:: Selected passage ::
= Beginning of Section =

OHVAE Module

Junction Tree Variational Autoencoder (JT-VAE) for molecular generation and latent space optimization.

Overview
Architecture
Key Classes
- JTNNVAE
- MolTree
- Vocab
- JTNNEncoder
- JTNNDecoder
Data Utilities
Usage Examples
Training
Model Loading
API Reference
See Also

Overview

The OHVAE module implements a Junction Tree Variational Autoencoder (JT-VAE) for molecular generation. This architecture decomposes molecules into tree-structured scaffolds of chemical substructures, enabling:

Valid molecule generation by construction
Smooth latent space for optimization
Efficient encoding/decoding of molecular structures
Integration with PSO optimization (OHPSO module)

Module Structure

OHMind/OHVAE/
├── __init__.py          # Package exports
├── jtnn_vae.py          # Main VAE model
├── jtnn_enc.py          # Junction tree encoder
├── jtnn_dec.py          # Junction tree decoder
├── mol_tree.py          # Molecular tree decomposition
├── vocab.py             # Vocabulary management
├── mpn.py               # Message passing network
├── jtmpn.py             # Junction tree MPN
├── chemutils.py         # Chemistry utilities
├── datautils.py         # Data loading utilities
├── nnutils.py           # Neural network utilities
├── sascorer.py          # Synthetic accessibility scorer
└── sparse_gp.py         # Sparse Gaussian process

Architecture

graph TD
    subgraph "Encoding"
        SMILES[SMILES Input] --> MolTree[MolTree Decomposition]
        MolTree --> TreeEnc[Tree Encoder]
        MolTree --> GraphEnc[Graph Encoder]
        TreeEnc --> TreeVec[Tree Vector]
        GraphEnc --> MolVec[Mol Vector]
        TreeVec --> Concat[Concatenate]
        MolVec --> Concat
        Concat --> LatentZ[Latent Z]
    end
    
    subgraph "Decoding"
        LatentZ --> TreeDec[Tree Decoder]
        TreeDec --> PredNodes[Predicted Nodes]
        PredNodes --> Assembly[Graph Assembly]
        Assembly --> Output[Output SMILES]
    end
    
    subgraph "Components"
        JTNNEnc[JTNNEncoder]
        MPN[MPN]
        JTNNDec[JTNNDecoder]
        JTMPN[JTMPN]
    end

Latent Space

The VAE uses a dual latent space:

Tree latent vector: Encodes the junction tree structure
Molecular latent vector: Encodes the molecular graph

Total latent dimension = latent_size (split equally between tree and mol)

Key Classes

JTNNVAE

The main VAE model class for molecular encoding and decoding.

from OHMind.OHVAE import JTNNVAE, Vocab

class JTNNVAE(nn.Module):
    def __init__(self, vocab, hidden_size, latent_size, depthT, depthG):
        """
        Initialize Junction Tree VAE.
        
        Parameters
        ----------
        vocab : Vocab
            Vocabulary of molecular substructures
        hidden_size : int
            Hidden dimension for neural networks
        latent_size : int
            Total latent space dimension (split between tree/mol)
        depthT : int
            Depth of tree message passing
        depthG : int
            Depth of graph message passing
        """

= End of Section =

:: Data excerpt ::
= Beginning of Section =

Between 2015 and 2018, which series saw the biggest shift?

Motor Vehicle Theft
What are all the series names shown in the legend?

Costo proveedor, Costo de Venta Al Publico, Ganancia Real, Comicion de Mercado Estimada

= End of Section =

:: What to work on ::
Copy out everything in the OHVAE module page from "Tree latent vector: Encodes" down to "tree and mol)", inclusive, without changing a word.

:: Solved problem ::
Tree latent vector: Encodes the junction tree structure
Molecular latent vector: Encodes the molecular graph

Total latent dimension = latent_size (split equally between tree and mol)